• [What you need to do]
Take every line from the records below that includes the word "object".

--- Given records Enclosed Below ---

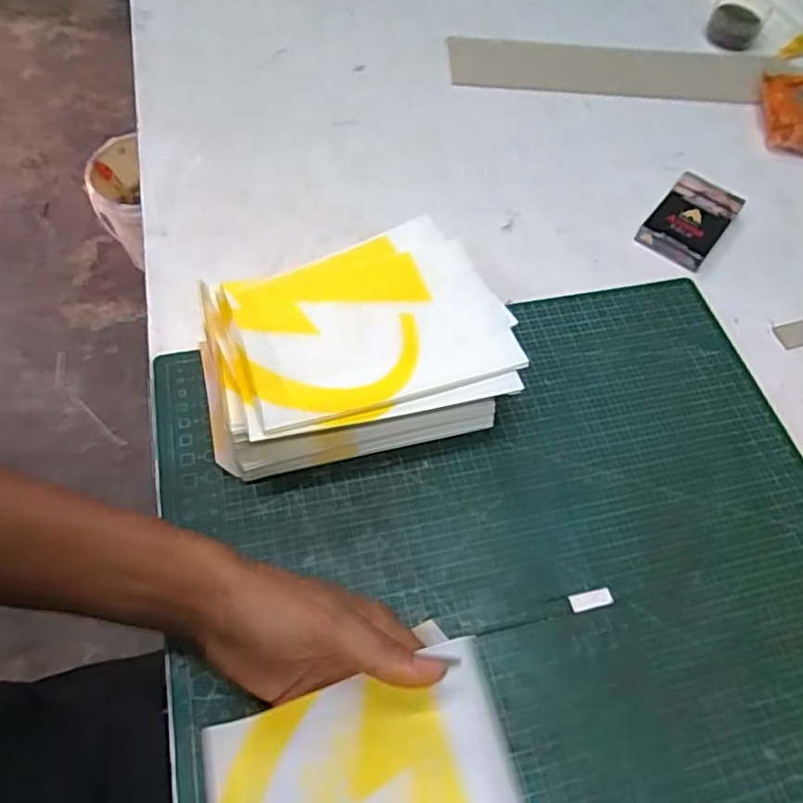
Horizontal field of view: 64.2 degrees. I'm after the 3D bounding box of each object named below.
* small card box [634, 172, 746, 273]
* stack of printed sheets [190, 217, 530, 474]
[{"bbox_3d":[0.258,-0.162,0.572,0.060,0.019,0.099,34,63,15],"label":"small card box"},{"bbox_3d":[-0.036,-0.038,0.450,0.207,0.073,0.154,-13,62,-11],"label":"stack of printed sheets"}]

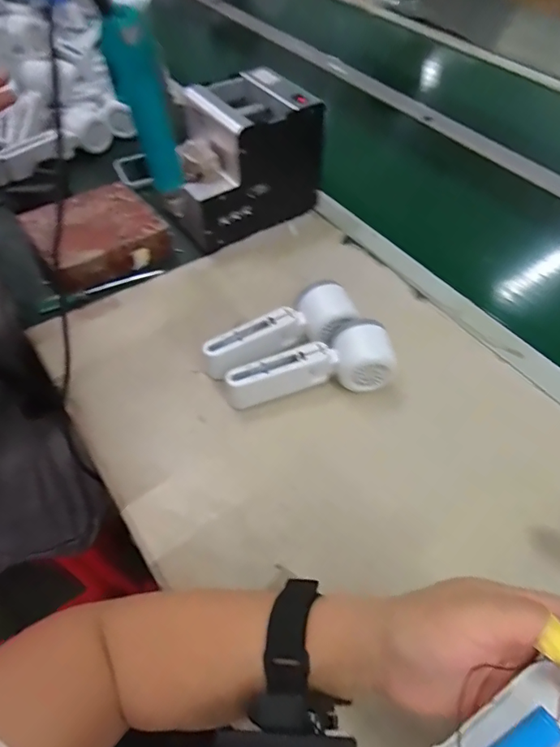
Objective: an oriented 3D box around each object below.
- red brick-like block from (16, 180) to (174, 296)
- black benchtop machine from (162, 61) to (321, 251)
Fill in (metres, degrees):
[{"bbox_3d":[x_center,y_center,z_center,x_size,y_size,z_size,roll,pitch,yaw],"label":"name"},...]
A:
[{"bbox_3d":[-0.230,-0.176,0.591,0.150,0.044,0.128,-30,60,-23],"label":"red brick-like block"},{"bbox_3d":[-0.059,-0.276,0.602,0.191,0.150,0.124,-27,59,-21],"label":"black benchtop machine"}]

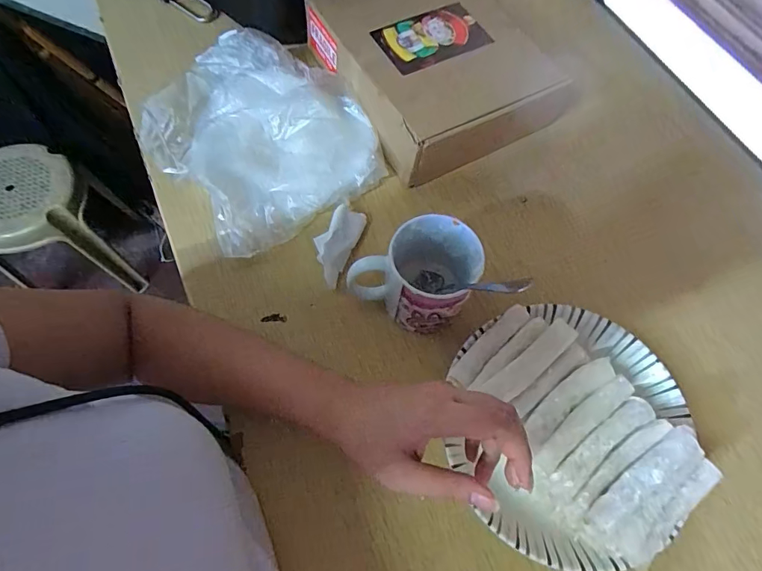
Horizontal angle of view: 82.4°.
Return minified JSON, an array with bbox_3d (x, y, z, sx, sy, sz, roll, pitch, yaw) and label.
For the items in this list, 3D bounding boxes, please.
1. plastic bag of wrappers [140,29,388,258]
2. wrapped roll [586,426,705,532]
[{"bbox_3d":[-0.132,-0.174,0.492,0.216,0.057,0.242,-37,73,-18],"label":"plastic bag of wrappers"},{"bbox_3d":[0.201,0.150,0.330,0.108,0.023,0.031,-32,71,-16],"label":"wrapped roll"}]

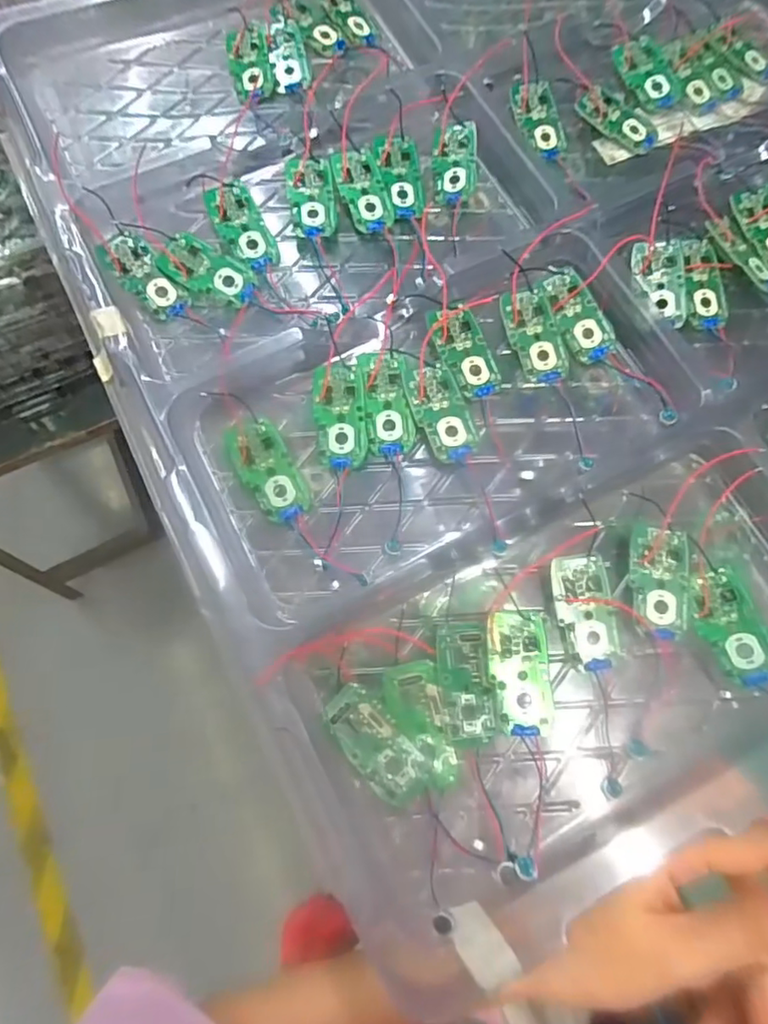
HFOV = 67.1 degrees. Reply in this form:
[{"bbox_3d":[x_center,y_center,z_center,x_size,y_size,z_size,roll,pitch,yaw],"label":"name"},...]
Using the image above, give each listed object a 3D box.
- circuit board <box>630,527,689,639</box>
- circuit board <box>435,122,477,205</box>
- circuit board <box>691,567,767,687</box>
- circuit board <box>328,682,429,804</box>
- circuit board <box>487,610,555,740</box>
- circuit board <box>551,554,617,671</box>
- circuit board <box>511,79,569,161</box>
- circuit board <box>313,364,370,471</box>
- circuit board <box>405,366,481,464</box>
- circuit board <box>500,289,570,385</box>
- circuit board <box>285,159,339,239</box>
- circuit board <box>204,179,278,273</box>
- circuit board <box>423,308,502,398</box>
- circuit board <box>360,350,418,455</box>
[{"bbox_3d":[0.092,0.023,0.193,0.018,0.007,0.035,5,68,1],"label":"circuit board"},{"bbox_3d":[0.031,-0.149,0.247,0.018,0.004,0.039,-1,78,12],"label":"circuit board"},{"bbox_3d":[0.112,0.037,0.186,0.017,0.004,0.036,-25,69,18],"label":"circuit board"},{"bbox_3d":[-0.003,0.072,0.180,0.017,0.008,0.037,-38,73,-15],"label":"circuit board"},{"bbox_3d":[0.044,0.051,0.184,0.019,0.005,0.038,-1,68,-2],"label":"circuit board"},{"bbox_3d":[0.067,0.033,0.192,0.018,0.004,0.037,-11,85,-5],"label":"circuit board"},{"bbox_3d":[0.069,-0.175,0.259,0.019,0.004,0.036,-18,88,-1],"label":"circuit board"},{"bbox_3d":[-0.016,-0.035,0.211,0.018,0.004,0.038,-8,86,-4],"label":"circuit board"},{"bbox_3d":[0.021,-0.036,0.210,0.020,0.007,0.036,-17,69,-8],"label":"circuit board"},{"bbox_3d":[0.059,-0.068,0.224,0.019,0.004,0.037,-17,86,-1],"label":"circuit board"},{"bbox_3d":[-0.030,-0.130,0.238,0.019,0.008,0.035,-7,68,-4],"label":"circuit board"},{"bbox_3d":[-0.058,-0.115,0.234,0.019,0.004,0.040,-30,86,-12],"label":"circuit board"},{"bbox_3d":[0.031,-0.061,0.219,0.019,0.004,0.036,-22,85,-13],"label":"circuit board"},{"bbox_3d":[0.001,-0.040,0.212,0.017,0.004,0.038,-8,86,-4],"label":"circuit board"}]

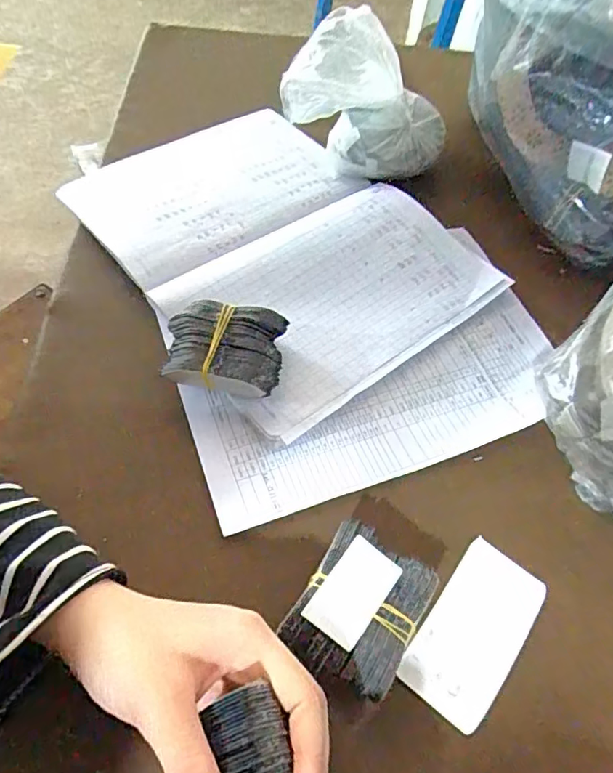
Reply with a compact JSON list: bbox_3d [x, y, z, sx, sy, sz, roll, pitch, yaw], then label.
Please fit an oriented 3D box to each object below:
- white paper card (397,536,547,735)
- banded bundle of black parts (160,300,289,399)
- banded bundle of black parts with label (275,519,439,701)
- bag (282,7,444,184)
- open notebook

--- End of Enclosed Given records ---

• [Your solution]
Horizontal field of view: 64.2 degrees. I'm after the 3D bounding box of each object named below.
Objective: an oriented 3D box around each object below.
Using the image above, give each listed object a 3D box.
Please fit an oriented 3D box to each object below:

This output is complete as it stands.